UI test plan (added to board card on close):
1. Sign in as Pro workspace admin.
2. Open the visitor widget on the demo agent, fill the lead form with
   `someone@stripe.com`.
3. Switch to operator inbox, open the new lead.
4. Confirm Company panel renders within 5 seconds (Clearbit lookup +
   cache write).
5. Capture a second lead from a different visitor on the same
   `stripe.com` domain → confirm the panel renders immediately (cache).
6. Sign in as a Free workspace → capture a lead → confirm panel shows
   "Upgrade to enable enrichment".

---

## Rollout

1. Ship the migration + job + FakeEnricher + tests behind
   `LEAD_ENRICHER=none` (default). No customer impact.
2. Set `LEAD_ENRICHER=clearbit` + `CLEARBIT_API_KEY` in prod for a
   small canary workspace (Pitchbar's own demo workspace).
3. Monitor: enrichment success rate, p95 enrichment latency, provider
   spend per day.
4. Flip plans seeder so Pro/Business/Enterprise default-on.
5. Doc page `troubleshooting-lead-enrichment.blade.php` + nav entry.

---

## Risks / open questions

- **Provider data freshness.** Clearbit refreshes quarterly at best;
  treat enrichment as a hint, not ground truth.
- **GDPR / data-processing addendum.** Sending visitor email to a
  third-party processor requires updating the DPA. Per-workspace
  toggle exists for this exact reason — admin can disable, then no
  PII ever leaves Pitchbar.
- **Provider outages.** If Clearbit returns 5xx, log + skip. We don't
  retry — the next lead from the same domain hits the same cache miss
  and will fail too.
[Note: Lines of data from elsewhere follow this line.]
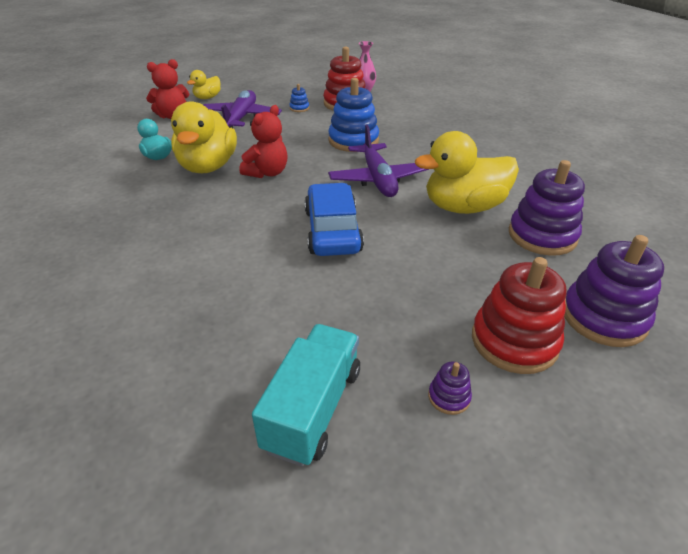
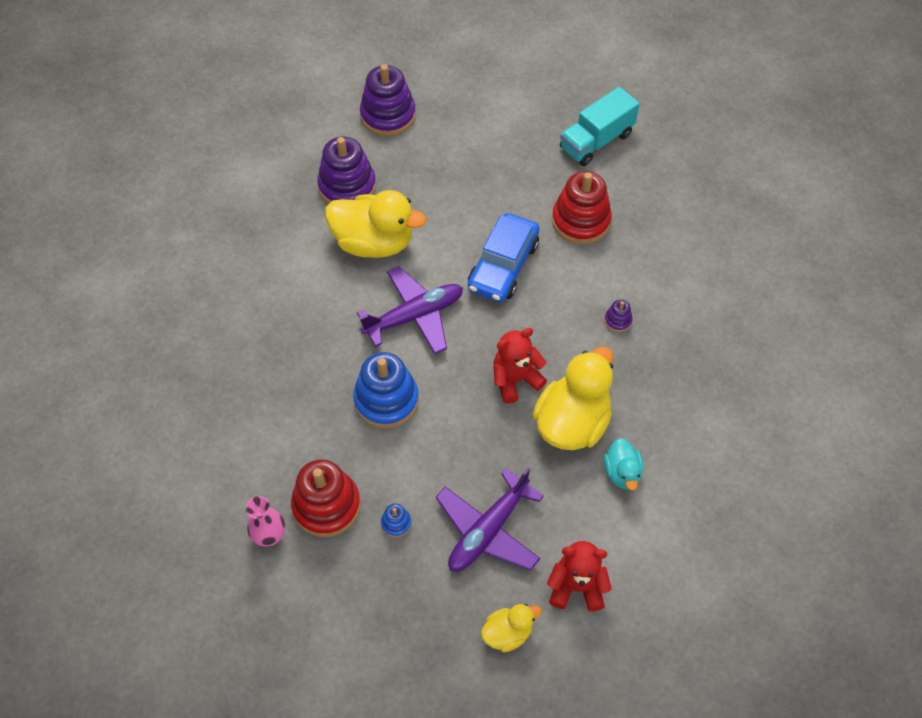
camera: 150 degrees left, 20 degrees up
(378, 179) = (414, 316): purple plane -> purple plane turned 45 degrees clockwise
(449, 397) = (522, 116): purple stacking toy -> purple stacking toy (618, 320)
(514, 341) = (457, 126): red stacking toy -> red stacking toy (581, 221)

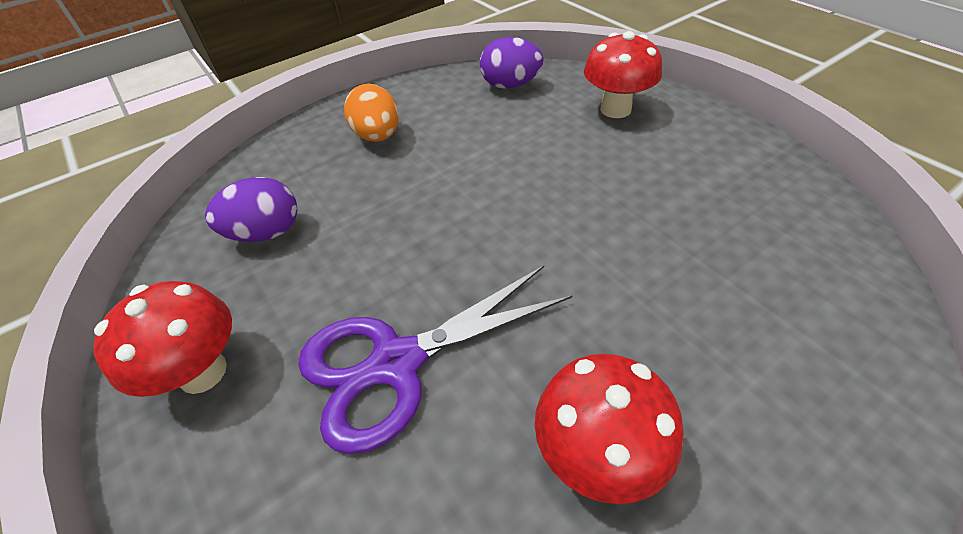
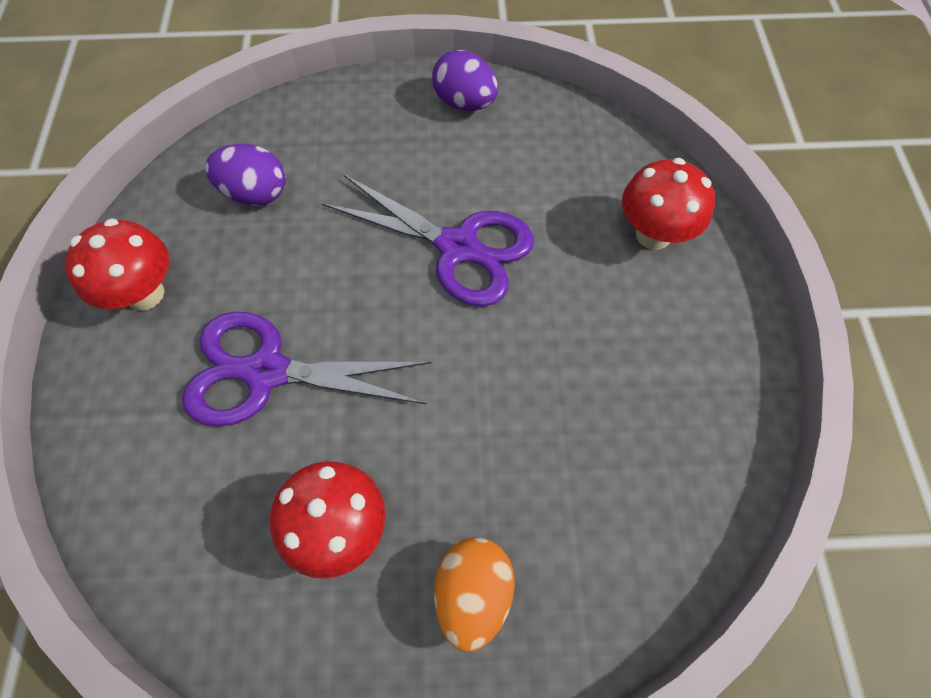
camera: 30 degrees right, 15 degrees up
(377, 136) = (409, 137): orange egg -> orange egg (473, 594)
(485, 182) = (458, 247): none -> purple scissors
(510, 85) = (579, 141): purple egg -> purple egg (465, 103)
Acceptable; sales reps still see the rest of
  the lead.
- **Cost overrun.** Cache + 30-day expiry should keep spend bounded.
  Add a `lead_enrichment_calls_per_day` counter to the metrics
  dashboard if a workspace spikes.

---

## Why now

- Buyer ask is explicit and recent (Lucian, mid-May 2026).
- Competitors all ship this — Pitchbar leadgen feature loses against
  Intercom precisely on this dimension.
- Engineering scope is bounded (5 days incl. tests + docs); no
  hot-path risk; provider abstraction mirrors existing `OpenAiClient`
  pattern so the codebase model stays consistent.